Spinnend saß das holde Mädchen
An des Ufers grünem Rand,
Drehte rund das glatte Fädchen
In der kleinen, weißen Hand.
"Zarte Schwester, süße Blume,
Winde mir den bunten Kranz;
Singe mit zu Ligho's Ruhme
In dem frohen Ringeltanz."
Doch wie auf erregte Wogen
Ernst die blasse Lilie schaut,
Still in sich zurückgezogen
Blieb dem Jubel fern die Braut.
Und sie schnellt die Spindel wieder,
Zieht den Faden goldig lang.
Sendet zu dem Meere nieder
Einen Blick dann, sehnsuchtsbang.
Als noch kaum der Morgen graute,
Und die frühe Lerche sang,
Zog ja dort hinaus der Traute,
Sicher hoffend reichen Fang.
"Kommt er wieder froh beladen
In dem Kähnlein, das ihn trug,
Zeig' ich ihm den schlanken Faden,
Den ich spann zum Hochzeitstuch."
Und im süßen Traum versunken,
Achtet sie der Spindel nicht,
In das Gras ist sie gesunken,
Und das zarte Fädchen bricht.
"Mädchen, laß dein thöricht Sinnen."
Spricht die Alte zürnend d'rauf,
"Deutungsvoll ist ja das Spinnen,
Und des Fadens glatter Lauf.
Wo die Wolkenlämmer baden
Und die Sonnenkinder geh'n,
Muß der Menschen Lebensfaden
Auch Werpeja's Finger dreh'n.
Rastlos rührend ihre Hände
Schaut sie her aus blauer Fern',
Und an jedes Fadens Ende
Knüpft sie einen lichten Stern.
Reißt ein Faden, öffnet immer
Mütterchen ein kaltes Grab,
Und verglüht im letzten Schimmer
Sinkt zur Erd' ein Stern herab."
Und zur Spindel greift das Mädchen,
Spinnet bis die Sonne sinkt,
Dreht das runde glatte Fädchen,
Bis der Mond im Meere blinkt.
Sonnentöchter, Sonnensöhne
Leihen wohl ihr goldnes Licht,
Doch in seiner Jugendschöne
Kehret der Geliebte nicht.
Winde weh'n, die Fluthen schwellen,
Und die Woge fällt und steigt,
Und hinunter in die Wellen
Sinkt ein Sternlein und erbleicht.
"Eben riß sein Lebensfaden;
Das war meines Liebsten Stern!
Muß in kühler Fluth sich baden
Ewig bis zum Tag des Herrn."
Und sie harrt am Ufer lange
Durch die sturmerregte Nacht,
Harret athemlos und bange
Bis das Morgenroth erwacht.
Und als keiner war gekommen,
Als kein Nachen heim ihn trug:
Hat ihr Garn sie abgenommen,
Wob sich still ein Leichentuch.
* Die kindlich einfache Poesie des lettischen Volkes ist ganz auf die sie umgebende Natur beschränkt, die sie auf das Mannigfachste beleben.

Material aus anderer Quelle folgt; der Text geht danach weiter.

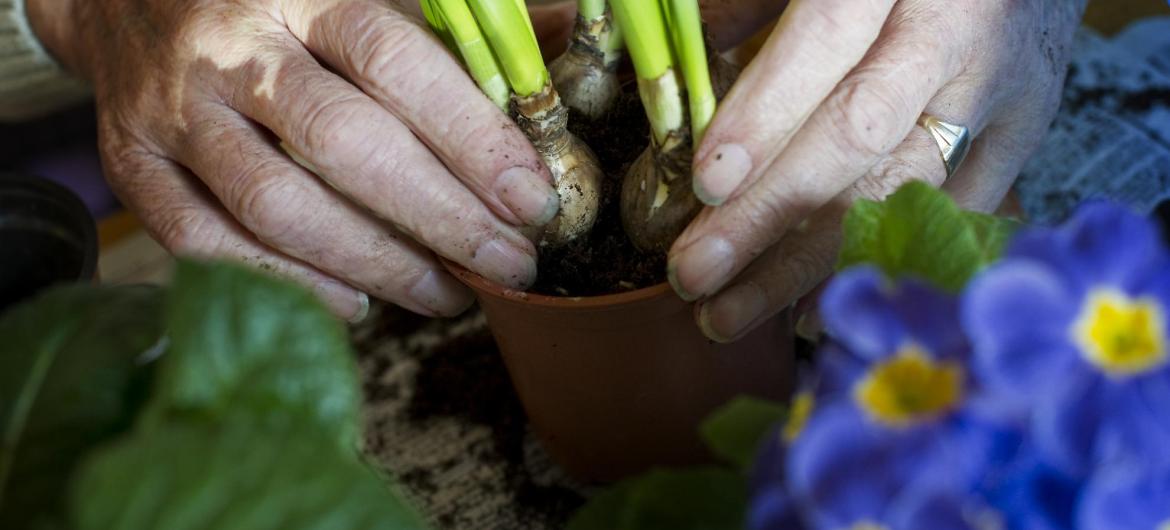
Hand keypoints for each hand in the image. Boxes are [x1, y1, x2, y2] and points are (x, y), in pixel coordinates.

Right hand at [27, 0, 572, 321]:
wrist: (130, 0)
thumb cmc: (278, 10)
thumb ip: (450, 37)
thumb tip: (559, 60)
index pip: (393, 60)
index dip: (469, 136)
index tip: (530, 199)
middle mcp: (231, 48)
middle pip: (341, 142)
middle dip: (439, 218)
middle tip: (509, 266)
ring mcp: (174, 111)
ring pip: (276, 205)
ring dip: (376, 265)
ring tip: (448, 294)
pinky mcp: (132, 166)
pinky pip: (206, 244)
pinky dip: (290, 284)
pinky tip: (355, 303)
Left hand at [671, 0, 1085, 340]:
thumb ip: (754, 10)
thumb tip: (679, 92)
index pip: (823, 44)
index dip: (764, 116)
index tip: (706, 185)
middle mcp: (955, 29)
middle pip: (856, 134)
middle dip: (767, 213)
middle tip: (694, 272)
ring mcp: (999, 86)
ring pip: (898, 188)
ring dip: (805, 261)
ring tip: (728, 312)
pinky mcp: (1027, 129)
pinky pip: (954, 213)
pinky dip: (879, 261)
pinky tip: (811, 308)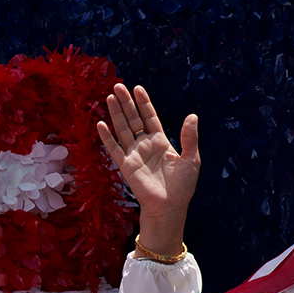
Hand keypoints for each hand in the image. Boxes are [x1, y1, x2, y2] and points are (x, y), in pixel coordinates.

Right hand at [94, 84, 198, 255]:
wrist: (170, 206)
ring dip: (115, 114)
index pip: (150, 118)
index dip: (144, 103)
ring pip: (122, 129)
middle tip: (118, 86)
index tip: (137, 88)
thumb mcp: (192, 159)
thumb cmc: (183, 186)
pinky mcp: (125, 166)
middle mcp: (145, 145)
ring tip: (110, 97)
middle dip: (126, 103)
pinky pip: (113, 149)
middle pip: (133, 119)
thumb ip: (189, 137)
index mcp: (161, 142)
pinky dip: (106, 137)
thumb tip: (192, 116)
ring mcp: (134, 155)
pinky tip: (100, 124)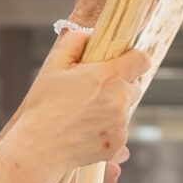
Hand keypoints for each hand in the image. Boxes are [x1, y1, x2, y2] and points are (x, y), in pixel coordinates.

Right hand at [13, 25, 150, 173]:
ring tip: (85, 115)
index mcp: (108, 76)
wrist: (40, 147)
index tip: (122, 63)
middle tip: (94, 92)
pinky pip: (120, 132)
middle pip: (135, 86)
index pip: (142, 60)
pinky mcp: (118, 145)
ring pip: (126, 111)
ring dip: (113, 109)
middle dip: (120, 86)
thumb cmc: (44, 105)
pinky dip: (108, 131)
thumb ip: (76, 41)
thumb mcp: (54, 65)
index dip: (133, 59)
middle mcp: (120, 99)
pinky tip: (86, 131)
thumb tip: (91, 35)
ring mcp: (121, 124)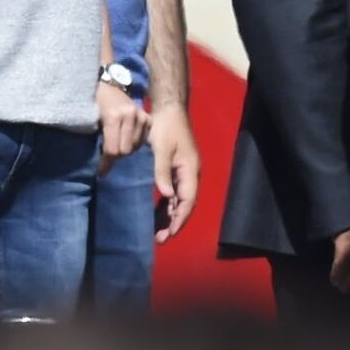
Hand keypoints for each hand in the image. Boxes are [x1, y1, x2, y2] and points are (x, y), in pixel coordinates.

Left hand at [97, 83, 148, 174]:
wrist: (109, 84)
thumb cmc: (96, 102)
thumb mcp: (92, 119)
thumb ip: (99, 138)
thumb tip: (101, 164)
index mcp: (114, 116)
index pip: (112, 149)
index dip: (106, 163)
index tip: (101, 173)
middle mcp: (130, 116)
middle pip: (125, 151)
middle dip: (116, 156)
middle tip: (109, 156)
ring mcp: (141, 116)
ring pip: (135, 147)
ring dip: (126, 150)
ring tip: (118, 145)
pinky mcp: (148, 117)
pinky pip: (143, 140)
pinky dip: (135, 143)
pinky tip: (128, 139)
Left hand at [149, 103, 200, 240]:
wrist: (169, 110)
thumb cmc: (166, 127)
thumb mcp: (162, 149)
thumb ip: (162, 172)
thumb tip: (167, 196)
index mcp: (190, 170)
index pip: (187, 201)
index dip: (179, 219)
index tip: (170, 233)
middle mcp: (190, 174)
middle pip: (184, 204)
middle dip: (174, 222)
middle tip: (160, 239)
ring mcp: (184, 173)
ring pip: (179, 201)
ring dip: (170, 216)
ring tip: (159, 233)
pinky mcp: (177, 170)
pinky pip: (173, 193)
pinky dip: (167, 205)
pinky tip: (158, 215)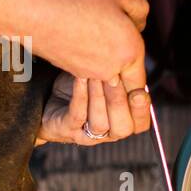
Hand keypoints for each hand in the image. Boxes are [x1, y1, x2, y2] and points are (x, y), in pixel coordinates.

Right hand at [22, 0, 148, 87]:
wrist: (36, 12)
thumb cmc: (74, 1)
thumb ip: (139, 8)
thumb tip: (139, 21)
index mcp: (131, 51)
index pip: (142, 78)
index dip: (139, 64)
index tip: (134, 52)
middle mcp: (112, 69)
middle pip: (124, 73)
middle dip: (121, 56)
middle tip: (111, 32)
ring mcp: (90, 72)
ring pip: (104, 68)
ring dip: (102, 52)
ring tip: (91, 25)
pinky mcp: (71, 70)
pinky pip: (87, 65)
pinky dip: (85, 52)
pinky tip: (77, 30)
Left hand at [37, 71, 151, 144]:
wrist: (47, 97)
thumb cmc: (80, 86)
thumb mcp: (104, 77)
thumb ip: (122, 73)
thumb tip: (134, 55)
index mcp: (122, 121)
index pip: (140, 123)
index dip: (142, 110)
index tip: (138, 92)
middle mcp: (107, 132)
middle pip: (123, 127)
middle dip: (119, 101)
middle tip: (115, 77)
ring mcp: (86, 135)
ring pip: (100, 122)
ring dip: (99, 96)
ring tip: (96, 73)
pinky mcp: (66, 130)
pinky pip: (78, 115)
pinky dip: (81, 95)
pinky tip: (81, 77)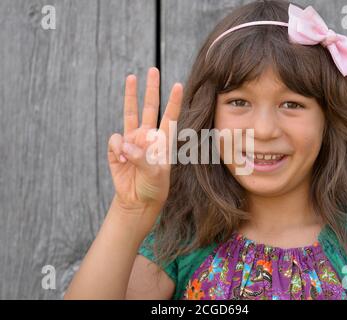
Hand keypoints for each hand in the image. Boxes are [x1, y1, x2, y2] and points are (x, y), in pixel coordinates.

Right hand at [108, 67, 182, 215]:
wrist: (137, 201)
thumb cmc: (153, 188)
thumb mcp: (155, 175)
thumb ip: (142, 158)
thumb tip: (125, 145)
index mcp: (162, 142)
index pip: (170, 117)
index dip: (173, 102)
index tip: (178, 85)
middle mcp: (147, 137)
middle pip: (150, 108)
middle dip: (151, 89)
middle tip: (153, 70)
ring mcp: (132, 141)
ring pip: (130, 113)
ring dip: (130, 95)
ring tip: (131, 77)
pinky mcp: (117, 150)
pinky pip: (115, 141)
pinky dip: (117, 149)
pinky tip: (121, 161)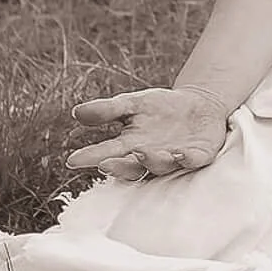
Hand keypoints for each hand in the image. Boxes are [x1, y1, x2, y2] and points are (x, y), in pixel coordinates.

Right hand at [66, 86, 233, 181]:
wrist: (198, 105)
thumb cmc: (160, 108)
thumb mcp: (133, 103)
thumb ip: (108, 110)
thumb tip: (76, 112)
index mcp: (131, 146)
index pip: (108, 153)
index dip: (91, 157)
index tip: (73, 160)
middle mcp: (150, 157)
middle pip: (132, 167)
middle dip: (120, 166)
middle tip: (107, 162)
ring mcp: (174, 158)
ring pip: (161, 166)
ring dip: (152, 160)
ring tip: (143, 151)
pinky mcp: (198, 155)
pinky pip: (192, 160)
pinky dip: (187, 158)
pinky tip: (181, 154)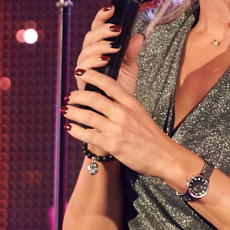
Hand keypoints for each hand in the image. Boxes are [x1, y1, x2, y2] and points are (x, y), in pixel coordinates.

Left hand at [63, 69, 195, 183]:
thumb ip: (123, 105)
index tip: (82, 73)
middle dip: (77, 96)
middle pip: (94, 98)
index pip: (109, 84)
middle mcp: (123, 114)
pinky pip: (89, 136)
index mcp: (131, 103)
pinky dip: (76, 131)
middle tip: (69, 96)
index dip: (92, 76)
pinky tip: (69, 128)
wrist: (164, 157)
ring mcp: (117, 129)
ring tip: (65, 110)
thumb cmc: (151, 137)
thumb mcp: (140, 114)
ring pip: (88, 116)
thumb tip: (105, 98)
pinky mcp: (113, 145)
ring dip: (73, 112)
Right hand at [74, 5, 144, 95]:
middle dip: (102, 31)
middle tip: (116, 29)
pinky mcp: (82, 80)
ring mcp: (85, 67)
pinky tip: (104, 60)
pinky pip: (84, 67)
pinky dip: (94, 62)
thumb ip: (132, 51)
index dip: (102, 16)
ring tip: (113, 47)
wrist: (118, 107)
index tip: (111, 8)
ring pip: (86, 50)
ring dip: (100, 46)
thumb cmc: (121, 87)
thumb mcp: (131, 67)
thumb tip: (139, 36)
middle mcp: (90, 56)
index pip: (97, 28)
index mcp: (100, 48)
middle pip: (90, 37)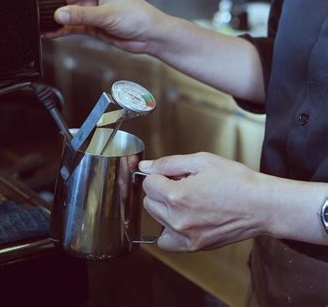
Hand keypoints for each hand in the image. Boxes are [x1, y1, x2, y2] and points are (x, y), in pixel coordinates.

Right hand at [46, 0, 165, 53]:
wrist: (149, 36)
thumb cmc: (138, 17)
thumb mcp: (106, 14)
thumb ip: (81, 15)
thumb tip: (59, 14)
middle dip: (55, 7)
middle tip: (42, 14)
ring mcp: (92, 9)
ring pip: (69, 13)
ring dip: (57, 20)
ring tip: (42, 24)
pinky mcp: (92, 24)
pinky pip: (73, 26)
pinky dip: (63, 30)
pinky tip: (51, 32)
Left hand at [139, 152, 271, 251]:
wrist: (263, 206)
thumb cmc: (237, 182)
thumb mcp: (201, 161)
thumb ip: (168, 163)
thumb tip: (145, 167)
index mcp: (177, 195)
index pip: (148, 184)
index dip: (160, 176)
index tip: (174, 176)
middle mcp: (177, 218)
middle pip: (149, 202)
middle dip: (161, 191)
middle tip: (183, 186)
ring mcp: (185, 236)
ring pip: (156, 219)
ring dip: (165, 209)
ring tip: (187, 202)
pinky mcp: (193, 247)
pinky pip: (166, 242)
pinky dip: (168, 232)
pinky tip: (182, 220)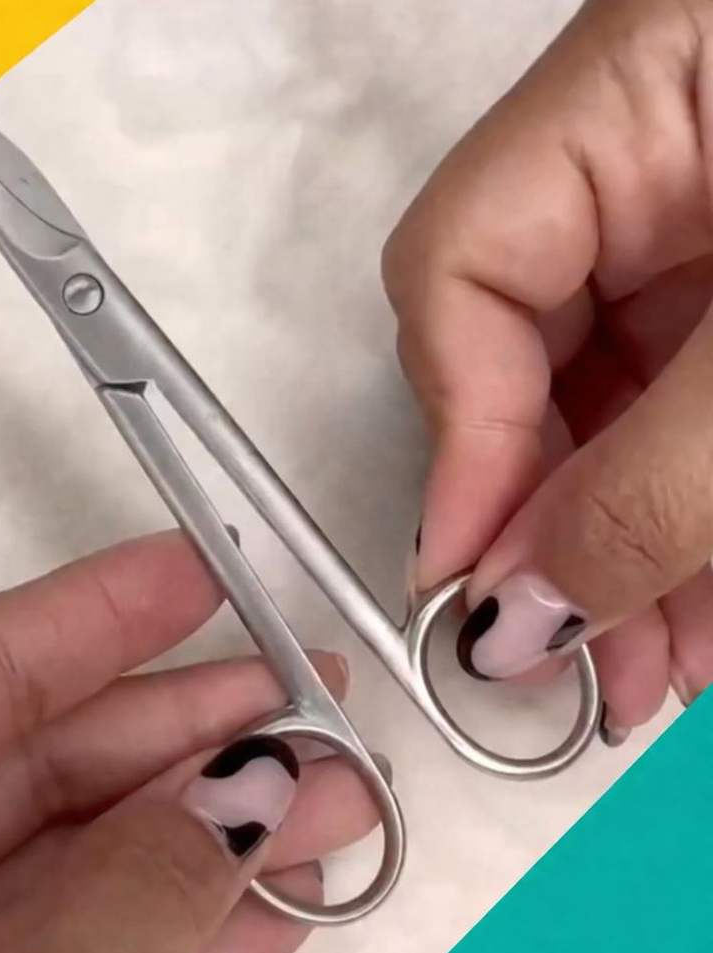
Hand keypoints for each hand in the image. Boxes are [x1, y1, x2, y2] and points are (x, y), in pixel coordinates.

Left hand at [0, 530, 375, 952]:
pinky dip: (174, 930)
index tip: (203, 568)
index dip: (102, 608)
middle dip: (201, 735)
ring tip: (331, 810)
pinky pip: (74, 944)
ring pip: (77, 857)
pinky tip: (262, 908)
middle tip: (318, 712)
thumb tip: (249, 791)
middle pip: (45, 759)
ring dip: (215, 837)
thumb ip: (124, 891)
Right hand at [383, 0, 712, 743]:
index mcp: (636, 83)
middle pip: (524, 351)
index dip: (461, 436)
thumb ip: (661, 484)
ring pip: (609, 398)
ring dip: (627, 541)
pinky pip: (682, 405)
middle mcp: (642, 147)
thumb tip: (520, 616)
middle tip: (578, 664)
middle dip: (556, 520)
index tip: (478, 586)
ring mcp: (698, 213)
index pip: (464, 264)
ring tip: (654, 672)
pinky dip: (692, 511)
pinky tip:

So sind ihnen die Sterne "Sonnentöchter und Sonnensöhne", und bei der Geburt eines Menschen beginnt Werpeja, die Parze der Letten, einen Faden zu spinnen, dessen Ende ein Stern ist. Mit dem Tode reißt der Faden ab und der Stern fällt zur Erde. Dies ist die Grundlage des obigen Gedichtes, das zugleich noch andere Anklänge aus der lettischen Mythologie hat.
Ligho ist der Gott der Freude, und sein Name noch bis auf diese Stunde der Refrain bei lettischen Festgesängen, inbesondere am Johannistage.